Action item -> Return all of the material exactly; no line may be dropped.

Records for this task ->
=-=-=-=-=

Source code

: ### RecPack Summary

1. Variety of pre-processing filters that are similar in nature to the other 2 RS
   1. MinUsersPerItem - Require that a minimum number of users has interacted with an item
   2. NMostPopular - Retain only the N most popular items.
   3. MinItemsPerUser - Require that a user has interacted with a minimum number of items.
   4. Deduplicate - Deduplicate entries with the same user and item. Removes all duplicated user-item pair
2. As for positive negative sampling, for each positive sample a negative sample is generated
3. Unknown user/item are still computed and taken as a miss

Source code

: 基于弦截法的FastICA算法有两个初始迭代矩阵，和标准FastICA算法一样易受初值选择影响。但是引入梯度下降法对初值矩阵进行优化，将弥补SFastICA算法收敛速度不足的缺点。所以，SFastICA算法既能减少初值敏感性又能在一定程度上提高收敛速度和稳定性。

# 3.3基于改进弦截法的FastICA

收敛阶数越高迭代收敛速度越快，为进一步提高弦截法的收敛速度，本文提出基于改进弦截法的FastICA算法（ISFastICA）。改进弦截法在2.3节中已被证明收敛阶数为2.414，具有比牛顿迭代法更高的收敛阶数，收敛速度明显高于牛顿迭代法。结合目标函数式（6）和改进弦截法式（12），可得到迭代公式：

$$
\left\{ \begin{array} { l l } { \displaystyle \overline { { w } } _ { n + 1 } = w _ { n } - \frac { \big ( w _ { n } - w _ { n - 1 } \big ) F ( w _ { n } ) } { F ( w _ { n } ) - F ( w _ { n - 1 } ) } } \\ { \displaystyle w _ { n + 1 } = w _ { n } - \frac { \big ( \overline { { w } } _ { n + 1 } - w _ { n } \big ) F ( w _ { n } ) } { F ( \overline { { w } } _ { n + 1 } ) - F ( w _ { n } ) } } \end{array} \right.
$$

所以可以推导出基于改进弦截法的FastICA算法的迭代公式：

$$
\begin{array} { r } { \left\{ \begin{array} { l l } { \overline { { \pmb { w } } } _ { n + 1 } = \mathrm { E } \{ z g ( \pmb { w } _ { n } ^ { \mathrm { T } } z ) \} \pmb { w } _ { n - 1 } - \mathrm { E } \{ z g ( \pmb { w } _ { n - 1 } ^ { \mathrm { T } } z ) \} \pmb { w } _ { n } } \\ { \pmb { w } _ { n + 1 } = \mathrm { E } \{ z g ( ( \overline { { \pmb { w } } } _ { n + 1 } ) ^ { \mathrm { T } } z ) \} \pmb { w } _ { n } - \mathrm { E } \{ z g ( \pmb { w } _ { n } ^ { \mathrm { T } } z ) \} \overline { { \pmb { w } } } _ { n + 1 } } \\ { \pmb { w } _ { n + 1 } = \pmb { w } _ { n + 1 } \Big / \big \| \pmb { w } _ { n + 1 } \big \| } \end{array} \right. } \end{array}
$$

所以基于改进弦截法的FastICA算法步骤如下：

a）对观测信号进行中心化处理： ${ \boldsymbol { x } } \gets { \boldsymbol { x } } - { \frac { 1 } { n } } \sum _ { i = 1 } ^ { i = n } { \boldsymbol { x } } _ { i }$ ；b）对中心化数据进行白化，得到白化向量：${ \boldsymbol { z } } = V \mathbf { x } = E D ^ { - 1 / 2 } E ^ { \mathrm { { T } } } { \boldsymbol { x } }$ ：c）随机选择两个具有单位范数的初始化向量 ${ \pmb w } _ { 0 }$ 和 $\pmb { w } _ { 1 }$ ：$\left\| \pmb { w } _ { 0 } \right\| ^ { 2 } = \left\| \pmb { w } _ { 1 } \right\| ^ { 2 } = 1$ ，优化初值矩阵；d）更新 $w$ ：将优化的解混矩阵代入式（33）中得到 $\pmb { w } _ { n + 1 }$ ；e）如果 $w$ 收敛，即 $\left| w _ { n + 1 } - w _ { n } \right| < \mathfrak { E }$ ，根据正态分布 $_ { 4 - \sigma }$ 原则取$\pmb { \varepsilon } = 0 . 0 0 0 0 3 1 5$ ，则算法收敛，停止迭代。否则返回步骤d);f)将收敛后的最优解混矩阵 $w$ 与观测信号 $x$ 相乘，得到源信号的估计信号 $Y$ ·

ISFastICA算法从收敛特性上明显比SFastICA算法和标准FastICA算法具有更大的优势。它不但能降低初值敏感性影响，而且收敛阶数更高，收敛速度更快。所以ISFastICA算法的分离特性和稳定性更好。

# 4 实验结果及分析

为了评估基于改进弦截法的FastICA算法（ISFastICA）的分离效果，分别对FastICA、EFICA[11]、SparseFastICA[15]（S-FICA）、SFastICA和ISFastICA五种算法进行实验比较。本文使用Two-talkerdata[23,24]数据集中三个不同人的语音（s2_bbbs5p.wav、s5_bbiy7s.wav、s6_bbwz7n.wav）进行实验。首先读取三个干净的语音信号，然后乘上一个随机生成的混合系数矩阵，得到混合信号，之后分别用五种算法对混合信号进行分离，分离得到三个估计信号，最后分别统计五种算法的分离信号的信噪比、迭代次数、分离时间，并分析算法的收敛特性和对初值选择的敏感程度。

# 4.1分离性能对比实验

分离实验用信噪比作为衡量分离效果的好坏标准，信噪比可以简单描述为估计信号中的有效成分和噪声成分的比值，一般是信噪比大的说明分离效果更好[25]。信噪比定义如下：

=-=-=-=-=

Reply to the exercise ->
Source code

: ### RecPack Summary

1. Variety of pre-processing filters that are similar in nature to the other 2 RS
   1. MinUsersPerItem - Require that a minimum number of users has interacted with an item
   2. NMostPopular - Retain only the N most popular items.
   3. MinItemsPerUser - Require that a user has interacted with a minimum number of items.
   4. Deduplicate - Deduplicate entries with the same user and item. Removes all duplicated user-item pair
2. As for positive negative sampling, for each positive sample a negative sample is generated
3. Unknown user/item are still computed and taken as a miss

Source code

: 基于弦截法的FastICA算法有两个初始迭代矩阵，和标准FastICA算法一样易受初值选择影响。但是引入梯度下降法对初值矩阵进行优化，将弥补SFastICA算法收敛速度不足的缺点。所以，SFastICA算法既能减少初值敏感性又能在一定程度上提高收敛速度和稳定性。

# 3.3基于改进弦截法的FastICA

收敛阶数越高迭代收敛速度越快，为进一步提高弦截法的收敛速度，本文提出基于改进弦截法的FastICA算法（ISFastICA）。改进弦截法在2.3节中已被证明收敛阶数为2.414，具有比牛顿迭代法更高的收敛阶数，收敛速度明显高于牛顿迭代法。结合目标函数式（6）和改进弦截法式（12），可得到迭代公式：

$$
\left\{ \begin{array} { l l } { \displaystyle \overline { { w } } _ { n + 1 } = w _ { n } - \frac { \big ( w _ { n } - w _ { n - 1 } \big ) F ( w _ { n } ) } { F ( w _ { n } ) - F ( w _ { n - 1 } ) } } \\ { \displaystyle w _ { n + 1 } = w _ { n } - \frac { \big ( \overline { { w } } _ { n + 1 } - w _ { n } \big ) F ( w _ { n } ) } { F ( \overline { { w } } _ { n + 1 } ) - F ( w _ { n } ) } } \end{array} \right.
$$

所以可以推导出基于改进弦截法的FastICA算法的迭代公式：

$$
\begin{array} { r } { \left\{ \begin{array} { l l } { \overline { { \pmb { w } } } _ { n + 1 } = \mathrm { E } \{ z g ( \pmb { w } _ { n } ^ { \mathrm { T } } z ) \} \pmb { w } _ { n - 1 } - \mathrm { E } \{ z g ( \pmb { w } _ { n - 1 } ^ { \mathrm { T } } z ) \} \pmb { w } _ { n } } \\ { \pmb { w } _ { n + 1 } = \mathrm { E } \{ z g ( ( \overline { { \pmb { w } } } _ { n + 1 } ) ^ { \mathrm { T } } z ) \} \pmb { w } _ { n } - \mathrm { E } \{ z g ( \pmb { w } _ { n } ^ { \mathrm { T } } z ) \} \overline { { \pmb { w } } } _ { n + 1 } } \\ { \pmb { w } _ { n + 1 } = \pmb { w } _ { n + 1 } \Big / \big \| \pmb { w } _ { n + 1 } \big \| } \end{array} \right. } \end{array}
$$

所以基于改进弦截法的FastICA算法步骤如下：

a）对观测信号进行中心化处理： ${ \boldsymbol { x } } \gets { \boldsymbol { x } } - { \frac { 1 } { n } } \sum _ { i = 1 } ^ { i = n } { \boldsymbol { x } } _ { i }$ ；b）对中心化数据进行白化，得到白化向量：${ \boldsymbol { z } } = V \mathbf { x } = E D ^ { - 1 / 2 } E ^ { \mathrm { { T } } } { \boldsymbol { x } }$ ：c）随机选择两个具有单位范数的初始化向量 ${ \pmb w } _ { 0 }$ 和 $\pmb { w } _ { 1 }$ ：$\left\| \pmb { w } _ { 0 } \right\| ^ { 2 } = \left\| \pmb { w } _ { 1 } \right\| ^ { 2 } = 1$ ，优化初值矩阵；d）更新 $w$ ：将优化的解混矩阵代入式（33）中得到 $\pmb { w } _ { n + 1 }$ ；e）如果 $w$ 收敛，即 $\left| w _ { n + 1 } - w _ { n } \right| < \mathfrak { E }$ ，根据正态分布 $_ { 4 - \sigma }$ 原则取$\pmb { \varepsilon } = 0 . 0 0 0 0 3 1 5$ ，则算法收敛，停止迭代。否则返回步骤d);f)将收敛后的最优解混矩阵 $w$ 与观测信号 $x$ 相乘，得到源信号的估计信号 $Y$ ·

ISFastICA算法从收敛特性上明显比SFastICA算法和标准FastICA算法具有更大的优势。它不但能降低初值敏感性影响，而且收敛阶数更高，收敛速度更快。所以ISFastICA算法的分离特性和稳定性更好。

# 4 实验结果及分析

为了评估基于改进弦截法的FastICA算法（ISFastICA）的分离效果，分别对FastICA、EFICA[11]、SparseFastICA[15]（S-FICA）、SFastICA和ISFastICA五种算法进行实验比较。本文使用Two-talkerdata[23,24]数据集中三个不同人的语音（s2_bbbs5p.wav、s5_bbiy7s.wav、s6_bbwz7n.wav）进行实验。首先读取三个干净的语音信号，然后乘上一个随机生成的混合系数矩阵，得到混合信号，之后分别用五种算法对混合信号进行分离，分离得到三个估计信号，最后分别统计五种算法的分离信号的信噪比、迭代次数、分离时间，并分析算法的收敛特性和对初值选择的敏感程度。

# 4.1分离性能对比实验

分离实验用信噪比作为衡量分离效果的好坏标准，信噪比可以简单描述为估计信号中的有效成分和噪声成分的比值，一般是信噪比大的说明分离效果更好[25]。信噪比定义如下：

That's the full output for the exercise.